Stored data:
_ _ _ _ _ _ _
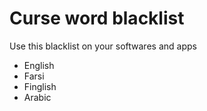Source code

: # Curse word blacklist
Use this blacklist on your softwares and apps

  - English
  - Farsi
  - Finglish
  - Arabic
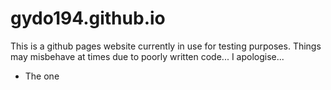 # gydo194.github.io

This is a github pages website currently in use for testing purposes.
Things may misbehave at times due to poorly written code...
I apologise...
- The one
_ _ _ _ _ _ _
## BRIEF:
Select every line of the records above that contains the word "blacklist", matching its case exactly, and copy each of those lines.

## EXERCISE ANSWER:
: # Curse word blacklist
Use this blacklist on your softwares and apps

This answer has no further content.